Does it even make sense to advertise it at all? One of Seo Kyoung-duk’s campaigns advertised makgeolli in The Wall Street Journal. Yet makgeolli is hardly exported farther than Japan because of its short shelf life. How are Americans going to buy makgeolli if they can’t get it?

These ads copy the format of the American “Got Milk?” campaign of the 1990s but with bland corporate Helvetica fonts. There’s an insidious Konglish term shuffled around in business boardrooms: “benchmarking.” The original meaning of benchmarking is testing your product against your competitors. In Korean business, it means to copy what others are doing. Looking at another ad and copying it is not benchmarking. It’s lazy.

The response from the American media was puzzlement.

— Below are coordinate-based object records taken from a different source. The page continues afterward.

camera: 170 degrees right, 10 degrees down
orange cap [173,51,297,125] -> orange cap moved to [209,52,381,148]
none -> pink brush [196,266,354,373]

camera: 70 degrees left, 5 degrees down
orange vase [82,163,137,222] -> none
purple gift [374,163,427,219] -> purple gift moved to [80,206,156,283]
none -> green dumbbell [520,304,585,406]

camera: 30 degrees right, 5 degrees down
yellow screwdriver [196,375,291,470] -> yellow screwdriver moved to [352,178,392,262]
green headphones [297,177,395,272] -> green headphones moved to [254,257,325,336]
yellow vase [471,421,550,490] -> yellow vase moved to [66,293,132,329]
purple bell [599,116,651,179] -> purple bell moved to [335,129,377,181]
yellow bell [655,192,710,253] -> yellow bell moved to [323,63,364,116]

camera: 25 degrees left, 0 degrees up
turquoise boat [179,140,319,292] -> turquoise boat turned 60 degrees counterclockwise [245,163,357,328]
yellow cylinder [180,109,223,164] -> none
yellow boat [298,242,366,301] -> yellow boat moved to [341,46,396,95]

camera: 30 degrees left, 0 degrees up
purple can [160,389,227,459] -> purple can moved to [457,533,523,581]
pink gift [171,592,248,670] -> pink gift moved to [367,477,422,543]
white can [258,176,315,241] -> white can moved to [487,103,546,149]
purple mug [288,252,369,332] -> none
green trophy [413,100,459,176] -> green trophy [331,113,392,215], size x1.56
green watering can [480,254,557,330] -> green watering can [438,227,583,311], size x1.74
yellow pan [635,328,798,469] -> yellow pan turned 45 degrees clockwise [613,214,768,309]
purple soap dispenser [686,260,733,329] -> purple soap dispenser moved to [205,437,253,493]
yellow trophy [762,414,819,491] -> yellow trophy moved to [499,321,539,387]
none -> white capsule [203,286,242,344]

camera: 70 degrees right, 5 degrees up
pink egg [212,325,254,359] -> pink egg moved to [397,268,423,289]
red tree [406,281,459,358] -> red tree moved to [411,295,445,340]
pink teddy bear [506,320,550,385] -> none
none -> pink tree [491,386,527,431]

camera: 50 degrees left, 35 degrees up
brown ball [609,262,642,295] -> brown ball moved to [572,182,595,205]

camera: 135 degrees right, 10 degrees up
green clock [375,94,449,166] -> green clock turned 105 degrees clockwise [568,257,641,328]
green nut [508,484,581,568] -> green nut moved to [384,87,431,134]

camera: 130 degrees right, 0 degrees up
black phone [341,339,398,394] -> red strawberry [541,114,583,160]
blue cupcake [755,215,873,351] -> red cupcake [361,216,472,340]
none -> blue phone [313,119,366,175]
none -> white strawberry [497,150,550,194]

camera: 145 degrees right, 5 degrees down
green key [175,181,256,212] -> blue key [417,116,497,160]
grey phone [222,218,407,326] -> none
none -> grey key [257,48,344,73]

They didn’t know what organization was connected to it, other than a web URL for ForTheNextGeneration.com. The website itself was mocked for its stark, outdated design and jumble of unfocused over-the-top nationalistic messages. Nationalism doesn’t appeal to people not from that nation. Humorist David Sedaris said, “Most countries have national slogans of their own, none of which are, ‘We are No. 2.’”

The truth about Seo Kyung-duk and other brand “experts” is they are not advertising to foreigners. They are advertising to Koreans. Whenever there is a large ad in The New York Times or a billboard in Times Square, it is all over the Korean media but quickly forgotten overseas. It doesn’t take a PR expert to put an ad in The New York Times. Any idiot with a lot of money can do that.

A true PR manager would ask the essential question: What return do we get from this huge investment? Is that the most efficient way to spend our funds? Loud, obnoxious ads in The New York Times aren’t effective, they’re annoying. The New York Times isn’t the only paper Americans read. Times Square is only visited by tourists, and they’re not paying attention to the ads. For the money these people are shelling out, they are reaching an embarrassingly limited audience.

“Embarrassment” is the word, because these ads are having a negative effect. A true PR expert does not waste money on awkward ads in The New York Times. He works to get articles in The New York Times, popular blogs, TV shows, local newspapers while spending as little money as possible. Are these branding experts like Seo interested in promoting Korea or promoting their own status?

*The author is the founder and president of the Korean food site ZenKimchi.